What I Learned Building Vision Models on Edge Devices

When you're running a computer vision model on a Raspberry Pi or an ESP32-CAM, everything you thought you knew about model development changes. There's no GPU. There's limited RAM. And your users expect real-time results.

Here's what I've learned shipping vision models on edge hardware across three different projects.

The Constraint Mindset

On the cloud, you optimize for accuracy first, then worry about cost. On the edge, you optimize for three things simultaneously:

• Latency — Can you process a frame before the next one arrives?
• Power — Will the battery last a full day?
• Accuracy — Is the output useful enough to act on?

You can't maximize all three. Every project requires choosing which one to sacrifice slightly.

Model Selection: Smaller Is Smarter

I stopped reaching for ResNet and started with MobileNetV3. The accuracy difference on my real-world datasets was negligible (< 2%), but the inference time dropped by 5x.

import tensorflow as tf

# Instead of this
model = tf.keras.applications.ResNet50(weights="imagenet")

# Use this
model = tf.keras.applications.MobileNetV3Small(
    weights="imagenet",
    input_shape=(224, 224, 3)
)

For even more constrained devices, I use TensorFlow Lite with post-training quantization:

converter = tf.lite.TFLiteConverter.from_saved_model("model/")
converter.optimizations = [tf.lite.Optimize.DEFAULT]
converter.target_spec.supported_types = [tf.float16]
tflite_model = converter.convert()

This cuts model size by 50-75% with minimal accuracy loss.

The Preprocessing Bottleneck

Here's something nobody tells you: on edge devices, image preprocessing often takes longer than inference. Resizing, normalizing, and color-converting a 1080p frame can take 40ms on a Pi — which eats into your entire frame budget.

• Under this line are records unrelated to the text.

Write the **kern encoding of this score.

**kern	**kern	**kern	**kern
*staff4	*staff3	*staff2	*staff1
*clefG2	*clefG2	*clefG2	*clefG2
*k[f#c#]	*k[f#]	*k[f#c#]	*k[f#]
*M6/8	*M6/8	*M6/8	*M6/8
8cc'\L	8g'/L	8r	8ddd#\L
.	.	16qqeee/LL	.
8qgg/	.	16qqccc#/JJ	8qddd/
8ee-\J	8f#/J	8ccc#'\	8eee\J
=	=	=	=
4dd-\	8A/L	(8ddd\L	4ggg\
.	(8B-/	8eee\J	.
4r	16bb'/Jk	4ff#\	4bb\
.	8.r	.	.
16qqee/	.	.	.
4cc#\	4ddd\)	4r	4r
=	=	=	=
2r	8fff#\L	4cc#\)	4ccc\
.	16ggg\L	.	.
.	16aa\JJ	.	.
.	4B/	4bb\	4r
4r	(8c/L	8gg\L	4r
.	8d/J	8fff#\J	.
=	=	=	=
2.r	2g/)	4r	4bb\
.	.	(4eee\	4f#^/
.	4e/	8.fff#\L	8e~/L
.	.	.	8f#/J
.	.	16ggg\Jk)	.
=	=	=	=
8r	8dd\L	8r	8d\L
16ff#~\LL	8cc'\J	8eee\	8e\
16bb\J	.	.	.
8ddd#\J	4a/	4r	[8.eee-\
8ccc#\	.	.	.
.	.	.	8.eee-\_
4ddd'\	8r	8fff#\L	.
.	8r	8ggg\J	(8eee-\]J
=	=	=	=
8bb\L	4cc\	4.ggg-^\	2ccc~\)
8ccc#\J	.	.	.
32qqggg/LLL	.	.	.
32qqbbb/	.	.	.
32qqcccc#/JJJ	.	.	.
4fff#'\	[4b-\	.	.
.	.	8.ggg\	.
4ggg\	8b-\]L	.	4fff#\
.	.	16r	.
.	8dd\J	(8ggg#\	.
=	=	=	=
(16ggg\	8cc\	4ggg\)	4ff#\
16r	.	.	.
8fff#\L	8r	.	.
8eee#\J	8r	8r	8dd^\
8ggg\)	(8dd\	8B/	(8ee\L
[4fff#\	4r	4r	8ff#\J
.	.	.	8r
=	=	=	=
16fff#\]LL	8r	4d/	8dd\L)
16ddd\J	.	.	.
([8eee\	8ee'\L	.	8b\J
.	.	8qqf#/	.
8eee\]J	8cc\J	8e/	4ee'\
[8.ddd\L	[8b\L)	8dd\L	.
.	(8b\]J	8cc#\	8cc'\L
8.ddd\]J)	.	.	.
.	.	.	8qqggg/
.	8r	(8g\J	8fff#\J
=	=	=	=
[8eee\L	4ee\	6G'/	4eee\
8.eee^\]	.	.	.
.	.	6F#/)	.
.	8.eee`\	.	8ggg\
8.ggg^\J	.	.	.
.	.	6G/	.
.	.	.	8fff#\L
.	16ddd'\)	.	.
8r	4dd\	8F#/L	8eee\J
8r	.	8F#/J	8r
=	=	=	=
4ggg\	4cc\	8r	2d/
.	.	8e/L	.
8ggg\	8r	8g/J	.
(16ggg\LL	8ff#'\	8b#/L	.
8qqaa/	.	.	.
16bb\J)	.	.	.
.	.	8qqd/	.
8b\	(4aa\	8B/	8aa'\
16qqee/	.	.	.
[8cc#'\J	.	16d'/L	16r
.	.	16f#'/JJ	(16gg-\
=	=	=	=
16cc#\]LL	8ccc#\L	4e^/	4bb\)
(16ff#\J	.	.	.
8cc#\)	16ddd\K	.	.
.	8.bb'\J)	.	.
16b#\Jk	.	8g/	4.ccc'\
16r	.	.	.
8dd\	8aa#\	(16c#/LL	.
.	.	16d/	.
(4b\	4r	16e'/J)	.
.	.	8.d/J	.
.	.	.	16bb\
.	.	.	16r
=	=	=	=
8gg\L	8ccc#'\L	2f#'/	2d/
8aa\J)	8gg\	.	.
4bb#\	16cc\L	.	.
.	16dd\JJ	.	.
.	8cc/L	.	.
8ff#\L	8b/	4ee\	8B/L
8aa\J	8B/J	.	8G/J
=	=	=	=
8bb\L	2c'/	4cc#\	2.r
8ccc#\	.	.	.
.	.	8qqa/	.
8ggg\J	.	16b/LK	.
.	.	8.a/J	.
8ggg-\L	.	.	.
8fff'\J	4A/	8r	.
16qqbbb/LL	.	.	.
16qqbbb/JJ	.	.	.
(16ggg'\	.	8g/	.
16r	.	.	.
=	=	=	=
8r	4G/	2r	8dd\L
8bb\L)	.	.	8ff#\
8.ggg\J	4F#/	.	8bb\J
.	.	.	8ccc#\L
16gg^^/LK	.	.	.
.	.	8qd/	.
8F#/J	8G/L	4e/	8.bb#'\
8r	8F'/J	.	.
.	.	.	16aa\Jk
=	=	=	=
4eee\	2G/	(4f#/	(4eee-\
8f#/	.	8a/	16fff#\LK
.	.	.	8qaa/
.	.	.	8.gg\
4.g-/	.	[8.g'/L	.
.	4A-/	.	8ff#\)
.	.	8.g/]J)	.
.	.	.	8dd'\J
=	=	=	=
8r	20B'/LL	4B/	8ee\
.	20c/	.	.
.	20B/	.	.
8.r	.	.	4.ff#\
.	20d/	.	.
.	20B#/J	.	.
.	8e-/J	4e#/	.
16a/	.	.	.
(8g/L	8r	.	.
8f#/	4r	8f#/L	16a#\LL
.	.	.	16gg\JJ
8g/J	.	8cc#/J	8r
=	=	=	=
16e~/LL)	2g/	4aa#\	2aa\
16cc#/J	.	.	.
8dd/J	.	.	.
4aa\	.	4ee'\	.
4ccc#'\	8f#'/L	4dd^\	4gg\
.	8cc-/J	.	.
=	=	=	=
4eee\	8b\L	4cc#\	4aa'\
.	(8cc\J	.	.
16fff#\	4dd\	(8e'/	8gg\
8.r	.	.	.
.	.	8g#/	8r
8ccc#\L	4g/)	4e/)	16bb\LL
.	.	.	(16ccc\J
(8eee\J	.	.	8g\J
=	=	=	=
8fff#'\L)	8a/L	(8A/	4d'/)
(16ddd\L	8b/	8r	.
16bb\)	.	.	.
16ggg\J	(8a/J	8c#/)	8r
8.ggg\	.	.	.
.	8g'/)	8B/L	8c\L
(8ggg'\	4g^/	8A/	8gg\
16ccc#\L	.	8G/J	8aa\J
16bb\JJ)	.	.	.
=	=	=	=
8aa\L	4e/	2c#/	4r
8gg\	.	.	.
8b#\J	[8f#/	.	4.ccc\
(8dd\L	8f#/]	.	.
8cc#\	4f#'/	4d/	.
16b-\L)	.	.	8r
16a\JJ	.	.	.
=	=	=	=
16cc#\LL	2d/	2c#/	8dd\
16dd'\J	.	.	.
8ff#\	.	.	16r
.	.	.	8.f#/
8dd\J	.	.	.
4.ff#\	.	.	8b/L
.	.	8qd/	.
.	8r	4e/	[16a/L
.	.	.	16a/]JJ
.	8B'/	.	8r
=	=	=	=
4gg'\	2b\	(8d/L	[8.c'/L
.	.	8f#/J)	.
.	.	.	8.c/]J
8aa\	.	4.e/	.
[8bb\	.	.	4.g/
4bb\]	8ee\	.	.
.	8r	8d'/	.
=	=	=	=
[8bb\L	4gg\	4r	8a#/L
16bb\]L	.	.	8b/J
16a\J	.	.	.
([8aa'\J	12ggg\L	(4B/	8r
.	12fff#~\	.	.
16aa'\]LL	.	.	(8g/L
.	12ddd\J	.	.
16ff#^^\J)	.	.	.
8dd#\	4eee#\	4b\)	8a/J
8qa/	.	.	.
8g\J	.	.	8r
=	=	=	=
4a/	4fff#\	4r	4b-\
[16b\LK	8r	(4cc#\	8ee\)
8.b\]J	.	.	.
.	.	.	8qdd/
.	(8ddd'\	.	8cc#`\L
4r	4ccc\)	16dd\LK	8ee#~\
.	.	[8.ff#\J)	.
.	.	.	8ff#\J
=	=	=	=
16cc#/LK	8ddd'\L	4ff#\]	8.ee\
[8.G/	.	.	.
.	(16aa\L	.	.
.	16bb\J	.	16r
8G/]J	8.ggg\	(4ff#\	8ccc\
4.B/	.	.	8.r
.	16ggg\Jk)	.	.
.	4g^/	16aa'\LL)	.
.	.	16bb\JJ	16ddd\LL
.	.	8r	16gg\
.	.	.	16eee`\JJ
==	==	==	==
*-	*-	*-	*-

Solutions that worked for me:

1. Capture at target resolution — Don't capture 1080p and resize to 224x224. Set the camera to capture at 320x240.
2. Skip frames — Process every 3rd frame. For most applications, 10 FPS is plenty.
3. Use hardware acceleration — V4L2 on Linux, camera HAL on Android.

Real Project: Plant Disease Detection

For Rudraksh (my plant disease detection platform), I needed to run a classification model on a Raspberry Pi 4 in the field — no internet connection, battery-powered.

The architecture:

Camera → Capture (320x240) → Preprocess (numpy) → TFLite Inference → Result → LCD Display

Key numbers:

• Model size: 2.3 MB (quantized MobileNetV3)
• Inference time: 85ms per frame
• Accuracy: 94.2% on 38 disease classes
• Battery life: 6 hours on a 10,000 mAh bank

The biggest win was caching: if the previous 3 frames gave the same prediction with >90% confidence, skip inference and reuse the result. This cut average power consumption by 40%.

Lessons

1. Profile before optimizing — I spent a week optimizing the model only to discover preprocessing was the bottleneck.
2. Test on real hardware early — Emulators lie about performance.
3. Ship the simplest model that works — You can always upgrade later.
4. Design for offline — Edge means unreliable connectivity. Cache everything.

Edge ML is one of the most satisfying engineering challenges I've encountered. The constraints force creativity, and the results are tangible — literally running in your hands.